Lo scorso dicembre, Mc Donald’s è andata in bancarotta e ha chiuso tutti i suoi punti vendita in Bolivia. Questo paese è ora diventato il primo Mc Donald’s free dell’America Latina.
Come si legge in questo articolo, cuochi, sociologi e nutrizionisti boliviani hanno spiegato così il fenomeno: i loro cittadini non amano il concetto di fast food che dunque è stato rigettato dalla mentalità locale.
In particolare, l’articolo riporta il commento di un blog: ” Il fast-food rappresenta l’esatto opposto di ciò che costituisce cibo secondo un boliviano.

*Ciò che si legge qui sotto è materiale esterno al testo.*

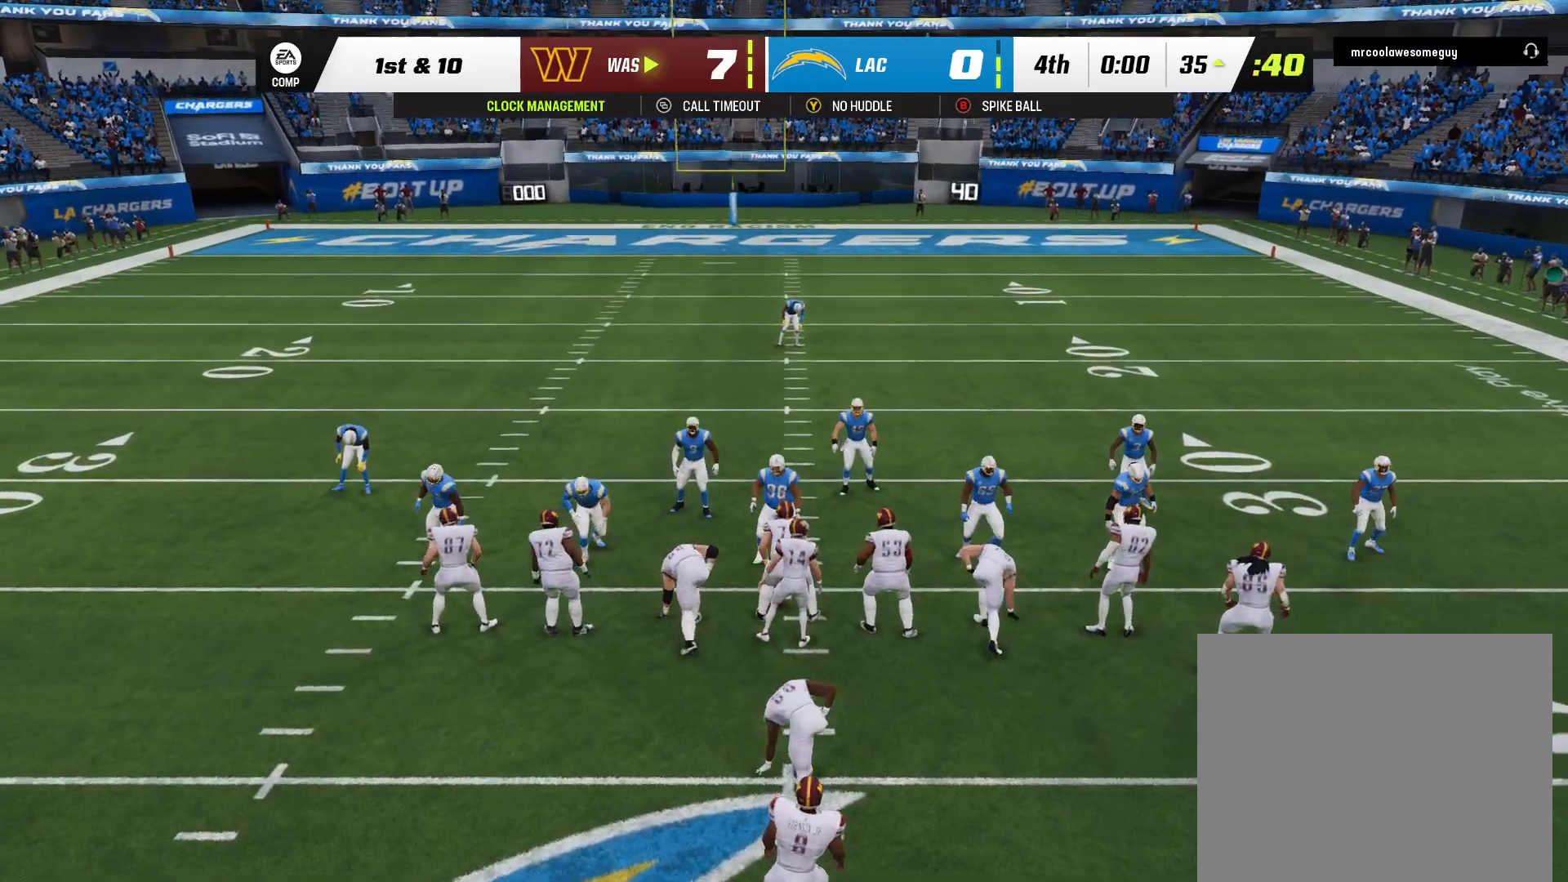
{"dt_ms": 500, "buttons": [], "left_stick": "center", "right_stick": "center", "events": [[67, "R1", "down"], [83, "B", "down"], [167, "R1", "up"], [183, "B", "up"]]}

Perché diventi un buon pasto, il cibo deve essere preparato con amore, cura, attenzione per gli standard igienici e cucinato per un certo periodo di tempo”.
Questa rivincita dello slow food è un bell’esempio di come le comunità possano ancora difendere la propria identità e cultura, anche di fronte alle grandi catene commerciali che sembrano fagocitarci senza sosta proponendoci modelli di consumo estranei a ciò che siamo davvero.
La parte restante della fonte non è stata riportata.